Work required: Within the material below, locate the line with "Received July 29, 2013;" and the line with "Copyright: © 2013", then return those two lines and all lines between them, exactly as written.

Given entries:

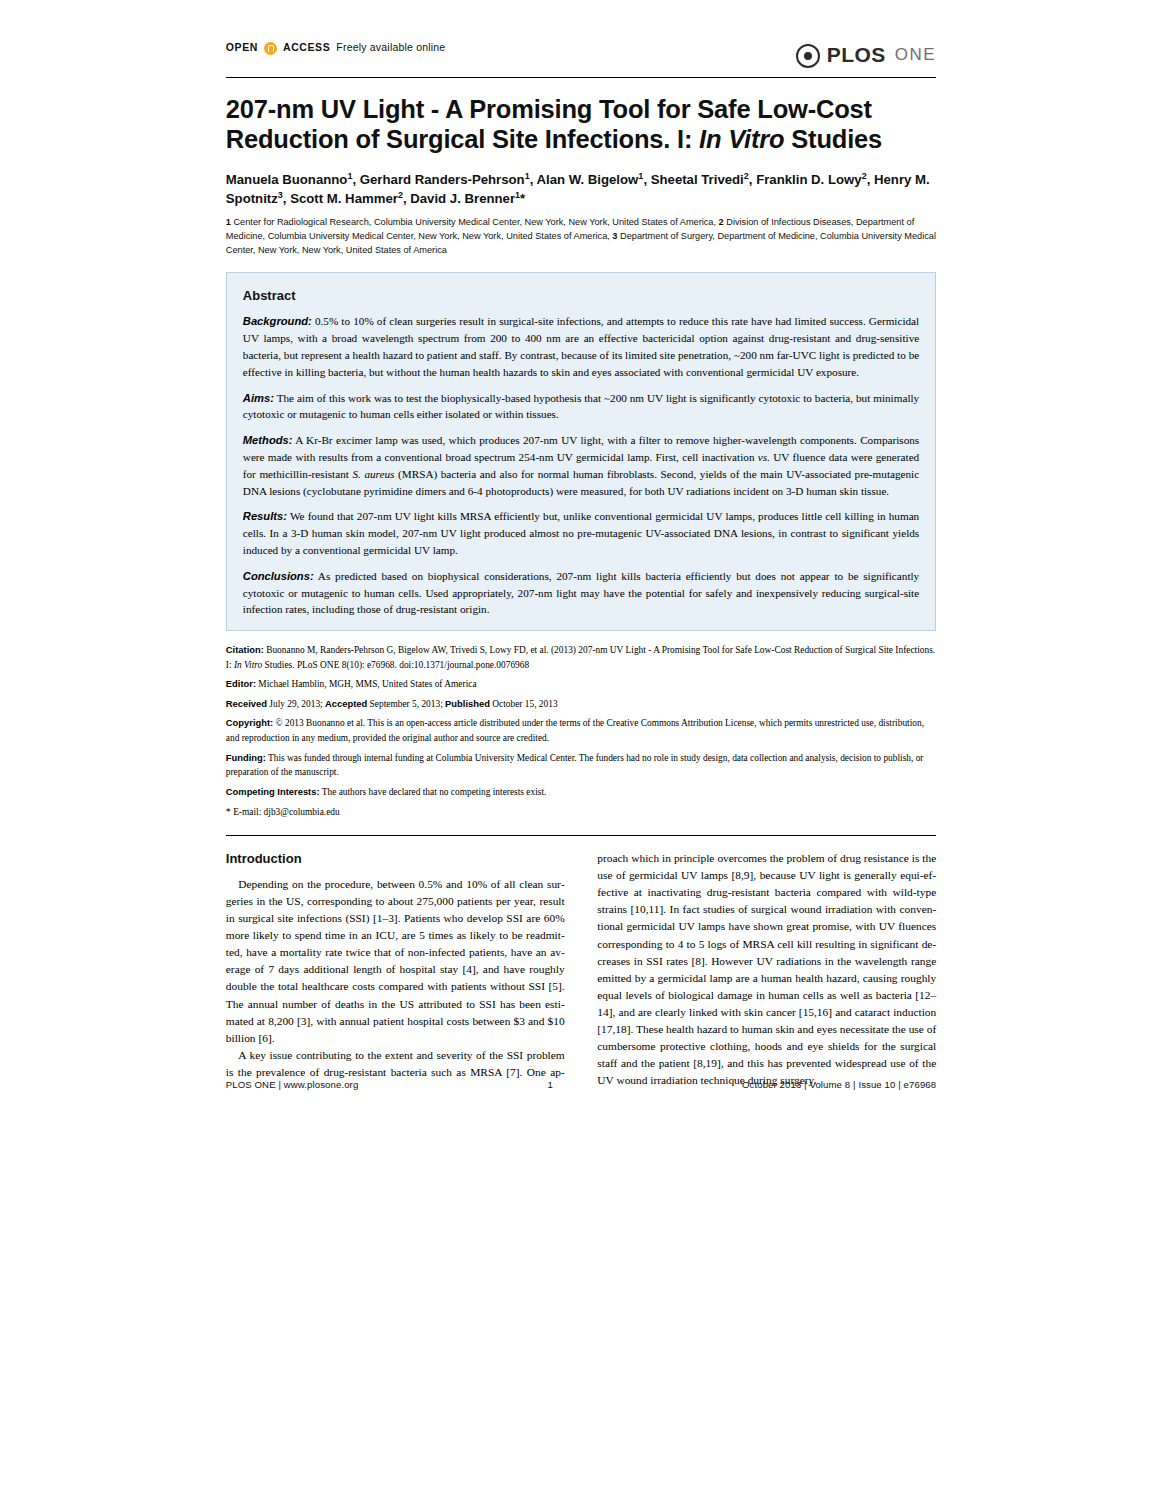OPEN ACCESS Freely available online
PLOS ONE
207-nm UV Light - A Promising Tool for Safe Low-Cost Reduction of Surgical Site Infections. I: In Vitro Studies
Manuela Buonanno1, Gerhard Randers-Pehrson1, Alan W. Bigelow1, Sheetal Trivedi2, Franklin D. Lowy2, Henry M. Spotnitz3, Scott M. Hammer2, David J. Brenner1*
1 Center for Radiological Research, Columbia University Medical Center, New York, New York, United States of America, 2 Division of Infectious Diseases, Department of Medicine, Columbia University Medical Center, New York, New York, United States of America, 3 Department of Surgery, Department of Medicine, Columbia University Medical Center, New York, New York, United States of America
Abstract
Background: 0.5% to 10% of clean surgeries result in surgical-site infections, and attempts to reduce this rate have had limited success. Germicidal UV lamps, with a broad wavelength spectrum from 200 to 400 nm are an effective bactericidal option against drug-resistant and drug-sensitive bacteria, but represent a health hazard to patient and staff. By contrast, because of its limited site penetration, ~200 nm far-UVC light is predicted to be effective in killing bacteria, but without the human health hazards to skin and eyes associated with conventional germicidal UV exposure.
Aims: The aim of this work was to test the biophysically-based hypothesis that ~200 nm UV light is significantly cytotoxic to bacteria, but minimally cytotoxic or mutagenic to human cells either isolated or within tissues.
Methods: A Kr-Br excimer lamp was used, which produces 207-nm UV light, with a filter to remove higher-wavelength components. Comparisons were made with results from a conventional broad spectrum 254-nm UV germicidal lamp. First, cell inactivation vs. UV fluence data were generated for methicillin-resistant S. aureus (MRSA) bacteria and also for normal human fibroblasts. Second, yields of the main UV-associated pre-mutagenic DNA lesions (cyclobutane pyrimidine dimers and 6-4 photoproducts) were measured, for both UV radiations incident on 3-D human skin tissue.
Results: We found that 207-nm UV light kills MRSA efficiently but, unlike conventional germicidal UV lamps, produces little cell killing in human cells. In a 3-D human skin model, 207-nm UV light produced almost no pre-mutagenic UV-associated DNA lesions, in contrast to significant yields induced by a conventional germicidal UV lamp.
Conclusions: As predicted based on biophysical considerations, 207-nm light kills bacteria efficiently but does not appear to be significantly cytotoxic or mutagenic to human cells. Used appropriately, 207-nm light may have the potential for safely and inexpensively reducing surgical-site infection rates, including those of drug-resistant origin.
Citation: Buonanno M, Randers-Pehrson G, Bigelow AW, Trivedi S, Lowy FD, et al. (2013) 207-nm UV Light - A Promising Tool for Safe Low-Cost Reduction of Surgical Site Infections. I: In Vitro Studies. PLoS ONE 8(10): e76968. doi:10.1371/journal.pone.0076968
Editor: Michael Hamblin, MGH, MMS, United States of America
Received July 29, 2013; Accepted September 5, 2013; Published October 15, 2013
Copyright: © 2013 Buonanno et al. This is an open-access article distributed under the terms of the Creative Commons Attribution License, which permits unrestricted use, distribution, and reproduction in any medium, provided the original author and source are credited.
Funding: This was funded through internal funding at Columbia University Medical Center. The funders had no role in study design, data collection and analysis, decision to publish, or preparation of the manuscript.
Competing Interests: The authors have declared that no competing interests exist.
* E-mail: djb3@columbia.edu
Introduction
Depending on the procedure, between 0.5% and 10% of all clean surgeries in the US, corresponding to about 275,000 patients per year, result in surgical site infections (SSI) [1–3]. Patients who develop SSI are 60% more likely to spend time in an ICU, are 5 times as likely to be readmitted, have a mortality rate twice that of non-infected patients, have an average of 7 days additional length of hospital stay [4], and have roughly double the total healthcare costs compared with patients without SSI [5]. The annual number of deaths in the US attributed to SSI has been estimated at 8,200 [3], with annual patient hospital costs between $3 and $10 billion [6].
A key issue contributing to the extent and severity of the SSI problem is the prevalence of drug-resistant bacteria such as MRSA [7]. One approach which in principle overcomes the problem of drug resistance is the use of germicidal UV lamps [8,9], because UV light is generally equi-effective at inactivating drug-resistant bacteria compared with wild-type strains [10,11]. In fact studies of surgical wound irradiation with conventional germicidal UV lamps have shown great promise, with UV fluences corresponding to 4 to 5 logs of MRSA cell kill resulting in significant decreases in SSI rates [8]. However UV radiations in the wavelength range emitted by a germicidal lamp are a human health hazard, causing roughly equal levels of biological damage in human cells as well as bacteria [12–14], and are clearly linked with skin cancer [15,16] and cataract induction [17,18]. These health hazard to human skin and eyes necessitate the use of cumbersome protective clothing, hoods and eye shields for the surgical staff and the patient [8,19], and this has prevented widespread use of the UV wound irradiation technique during surgery.
PLOS ONE | www.plosone.org
1
October 2013 | Volume 8 | Issue 10 | e76968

Answer box:
Received July 29, 2013; Accepted September 5, 2013; Published October 15, 2013
Copyright: © 2013 Buonanno et al. This is an open-access article distributed under the terms of the Creative Commons Attribution License, which permits unrestricted use, distribution, and reproduction in any medium, provided the original author and source are credited.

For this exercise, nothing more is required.